Ese aroma a pan
quieto, tostado y quieto, le detuvo un momento la memoria. No solía ser ese el
olor del pan, allí. O sí, y era él quién no había reparado antes en esa
amabilidad del aire, ese bienestar frágil, de recuerdo infantil.
El aire, envuelto
en aroma a pan tostado y especias, iba arrobándole de a poco los sentidos, impidiéndole
la concentración e invitándolo a una mansa marea de hachís que su voluntad no
eludía.
Pensaba en la
mujer con la misma sensible persuasión de aquel aroma a pan que le golpeaba los
labios con corrientes tibias, territoriales, onduladas.
Pensaba en la
mujer con el instinto, con la lengua, con el gesto.
Saboreaba a la
mujer con el ceñido movimiento de los labios que seguían, ajenos, el ritmo
intermitente del pensamiento, correspondiéndolo con mohines casi involuntarios.
Tal como pensaba
en la mujer, su mano la apartaba, tratando de regresar, obstinada, al teclado.
Roguiel esperaba
una respuesta que no se producía en la pantalla.
—La conexión es
pésima– le había explicado antes a su interlocutor para evitar la video conferencia
y además y por el momento, prefería no mantenerla activa sino solamente en casos
como aquel, estrictamente necesarios.
Eran esos baches
de silencio entre la solicitud y la respuesta, en los que la mujer surgía, como
el pan, de un aire perdurable y místico, al ritmo de la necesidad de pisar
firme.
Imaginaba a la
mujer durante el espacio carente de respuesta y, en un gesto involuntario y típico,
extendía los dedos hacia sus ojos.

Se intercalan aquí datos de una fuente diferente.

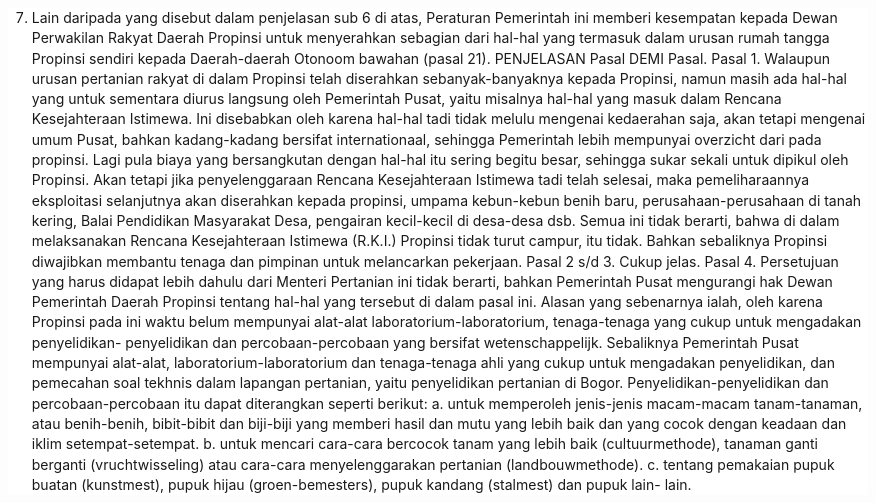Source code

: 7. Lain daripada yang disebut dalam penjelasan sub 6 di atas, Peraturan Pemerintah ini memberi kesempatan kepada Dewan Perwakilan Rakyat Daerah Propinsi untuk menyerahkan sebagian dari hal-hal yang termasuk dalam urusan rumah tangga Propinsi sendiri kepada Daerah-daerah Otonoom bawahan (pasal 21). PENJELASAN Pasal DEMI Pasal. Pasal 1. Walaupun urusan pertanian rakyat di dalam Propinsi telah diserahkan sebanyak-banyaknya kepada Propinsi, namun masih ada hal-hal yang untuk sementara diurus langsung oleh Pemerintah Pusat, yaitu misalnya hal-hal yang masuk dalam Rencana Kesejahteraan Istimewa. Ini disebabkan oleh karena hal-hal tadi tidak melulu mengenai kedaerahan saja, akan tetapi mengenai umum Pusat, bahkan kadang-kadang bersifat internationaal, sehingga Pemerintah lebih mempunyai overzicht dari pada propinsi. Lagi pula biaya yang bersangkutan dengan hal-hal itu sering begitu besar, sehingga sukar sekali untuk dipikul oleh Propinsi. Akan tetapi jika penyelenggaraan Rencana Kesejahteraan Istimewa tadi telah selesai, maka pemeliharaannya eksploitasi selanjutnya akan diserahkan kepada propinsi, umpama kebun-kebun benih baru, perusahaan-perusahaan di tanah kering, Balai Pendidikan Masyarakat Desa, pengairan kecil-kecil di desa-desa dsb. Semua ini tidak berarti, bahwa di dalam melaksanakan Rencana Kesejahteraan Istimewa (R.K.I.) Propinsi tidak turut campur, itu tidak. Bahkan sebaliknya Propinsi diwajibkan membantu tenaga dan pimpinan untuk melancarkan pekerjaan. Pasal 2 s/d 3. Cukup jelas. Pasal 4. Persetujuan yang harus didapat lebih dahulu dari Menteri Pertanian ini tidak berarti, bahkan Pemerintah Pusat mengurangi hak Dewan Pemerintah Daerah Propinsi tentang hal-hal yang tersebut di dalam pasal ini. Alasan yang sebenarnya ialah, oleh karena Propinsi pada ini waktu belum mempunyai alat-alat laboratorium-laboratorium, tenaga-tenaga yang cukup untuk mengadakan penyelidikan- penyelidikan dan percobaan-percobaan yang bersifat wetenschappelijk. Sebaliknya Pemerintah Pusat mempunyai alat-alat, laboratorium-laboratorium dan tenaga-tenaga ahli yang cukup untuk mengadakan penyelidikan, dan pemecahan soal tekhnis dalam lapangan pertanian, yaitu penyelidikan pertanian di Bogor. Penyelidikan-penyelidikan dan percobaan-percobaan itu dapat diterangkan seperti berikut:
a. untuk memperoleh jenis-jenis macam-macam tanam-tanaman, atau benih-benih, bibit-bibit dan biji-biji yang memberi hasil dan mutu yang lebih baik dan yang cocok dengan keadaan dan iklim setempat-setempat.
b. untuk mencari cara-cara bercocok tanam yang lebih baik (cultuurmethode), tanaman ganti berganti (vruchtwisseling) atau cara-cara menyelenggarakan pertanian (landbouwmethode).
c. tentang pemakaian pupuk buatan (kunstmest), pupuk hijau (groen-bemesters), pupuk kandang (stalmest) dan pupuk lain- lain.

Apretaba entonces, con el pulgar y el mayor,
los lagrimales, curvado el índice sobre la nariz, como si todo aquel movimiento
de su mano se convirtiera en una máscara que le evitara ver o imaginar.
Pero mantenía la
vista en la pantalla, el pan en el olfato, la mujer en la mente y el cremaster.
Luego se frotaba
el rostro con ambas manos abiertas, como si lo enjuagara de tantas sensaciones
que no tenían que ver con las preguntas que acababa de hacer sobre las dos
fotografías de “los que no sirven” que había enviado previamente por el teléfono
móvil.
A su piel
regresaba la mujer. No podía enjuagarse de ella el alma y quizás, se notara en
su forma de responder cuestiones que el interlocutor consultado, monitor
mediante, le hacía sobre su propia situación allí.
—Estás extraño,
Roguî– repitió la línea en la pantalla, algo que su interlocutor ya le había
dicho cuando él le mencionó la calidez del pan montada al aire que lo
circunscribía.
El interlocutor
había escrito “Ja,ja…¿te pasa algo?¿tú romántico, hablándome de pan?¿es algo
que tengo que…entender?
Y él había
refutado en la línea siguiente: “No, sólo hay olor a pan”.
“Pues ya es una
ventaja. Recuerdo que en nuestra última visita predominaba el olor a podrido” había
respondido el interlocutor y agregado un nuevo “ja,ja,ja”.
Sentía a la
mujer mientras sus ojos perdían los contornos de las cosas, fijos y abstraídos en
una nada turbia, hecha de vértigos.
La mente
disparaba sus conjuros por dentro del cuerpo, levantando los vellos,
ensalivando la boca, agitando, menudamente, la respiración y bloqueando al
mismo tiempo el diafragma con un dolor de contusión vieja que no sella.
Roguiel respiró
profundamente, venciendo la sensación de ahogo y transformándola en una
promiscua y exaltada, en que la mujer era un artificio de luz entre sus manos.
“Lo tengo. No
vas a creer esto, Roguî…Dios está contigo, hermano…Y de qué manera” decía la
línea que le interrumpió el terco manoseo de un cuerpo que no estaba.
Leyó en la
pantalla con actitud de felino dispuesto a dar un salto y lentamente, su boca
se distendió en una sonrisa ácida y ceñida.
“Ahora…¿vas a
decirme que te pasa a ti?” insistió el interlocutor.
“Congoja…Sólo
congoja” escribió Roguiel.
Cortó la
comunicación sin despedirse, volcando sobre el teclado la tapa de la laptop.